We want to encourage girls who don’t have much opportunities, girls who have no family that went to college and girls who qualify for free meals in school because their families are poor,” Lewis said, adding that the first group of girls mentored by SisterMentors will enter college in 2007.
“The reason so few non-white women were doing PhDs is because so few of us were getting through the pipeline. The pipeline issue wasn’t being addressed. You have drop-outs happening along the way, girls getting pregnant, losing interest.”

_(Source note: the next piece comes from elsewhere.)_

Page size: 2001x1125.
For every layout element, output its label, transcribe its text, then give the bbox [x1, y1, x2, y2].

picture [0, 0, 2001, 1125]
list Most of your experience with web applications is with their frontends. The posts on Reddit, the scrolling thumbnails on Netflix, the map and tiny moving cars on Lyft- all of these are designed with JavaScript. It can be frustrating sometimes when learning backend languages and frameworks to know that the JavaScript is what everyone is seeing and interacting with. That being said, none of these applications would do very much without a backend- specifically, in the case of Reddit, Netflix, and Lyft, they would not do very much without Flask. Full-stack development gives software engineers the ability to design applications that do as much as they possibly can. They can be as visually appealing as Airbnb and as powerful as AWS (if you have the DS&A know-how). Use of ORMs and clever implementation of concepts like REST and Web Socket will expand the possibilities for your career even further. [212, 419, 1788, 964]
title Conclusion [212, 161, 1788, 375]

Stating that she was the first black person to get a PhD in French at Duke University in 1998, Lewis said universities in the US generally do not have good track records of getting women of colour into PhD programmes.
While agreeing that many people only see PhDs as good for lecturing and therein may lie the turn off, Lewis said there are very few jobs for PhDs at university levels now. As such, the job crisis is forcing the experts to find ways to make PhD holders useful to society at large.
“Some go on to work at non-profit organisations, or with government or the political think-tanks,” she said.
While there are no chapters of SisterMentors outside DC, Lewis said she may consider starting one in T&T if there is interest and support.
SisterMentors functions under the umbrella of Eduseed, a non-profit organisation of which Lewis is the executive director.
Eduseed, she said, currently has plans to start a programme teaching children of colour how to be media savvy by understanding the media, the messages it puts out and how to critically analyse it.
About Shireen Lewis
Born in Pepper Village, Fyzabad, South Trinidad, Lewis attended the Pepper Village Government school and later the Palo Seco Secondary school. With only four O’Levels, she found it difficult to get into an A’Level programme and was eventually admitted to the Polytechnic School in St James where she did French and Spanish.
After A’Levels, Lewis taught at Holy Faith Convent, Penal, then a private school, before migrating to the US with her sisters in 1981.
She applied and was accepted to Douglass College, an all-girls’ campus of Rutgers University, where she studied French and Spanish. As part of the programme, she spent a year in France, dividing her time between Tours and Paris, where she was discouraged by a professor to pursue her dream of doing a PhD. Instead, he convinced her to do law, which she did at the University of Virginia.
Following law school, Lewis practised law in New York City but found herself longing to follow her dream of doing a PhD. She applied to Duke University and did her degree in French Literature with a focus on Francophone West African and Caribbean literature.
Her dissertation gave birth to a newly released book, Race, Culture and Identity: Francophone West African and Caribbean Literature and Theory from Negritude to Creolite, published by Lexington Books, a division of Rowman and Littlefield Publishers.
The book will be available in Politics and Prose in Washington, DC and two bookstores in Paris. Lewis is scheduled to visit the city in October for a reading.
Lewis is also a columnist for Hispanic Outlook in Higher Education. In addition to her many activities, she has helped raise funds for the first school in Tibet which promotes education for girls and is the past copresident of the Washington DC branch of the American Association of University Women.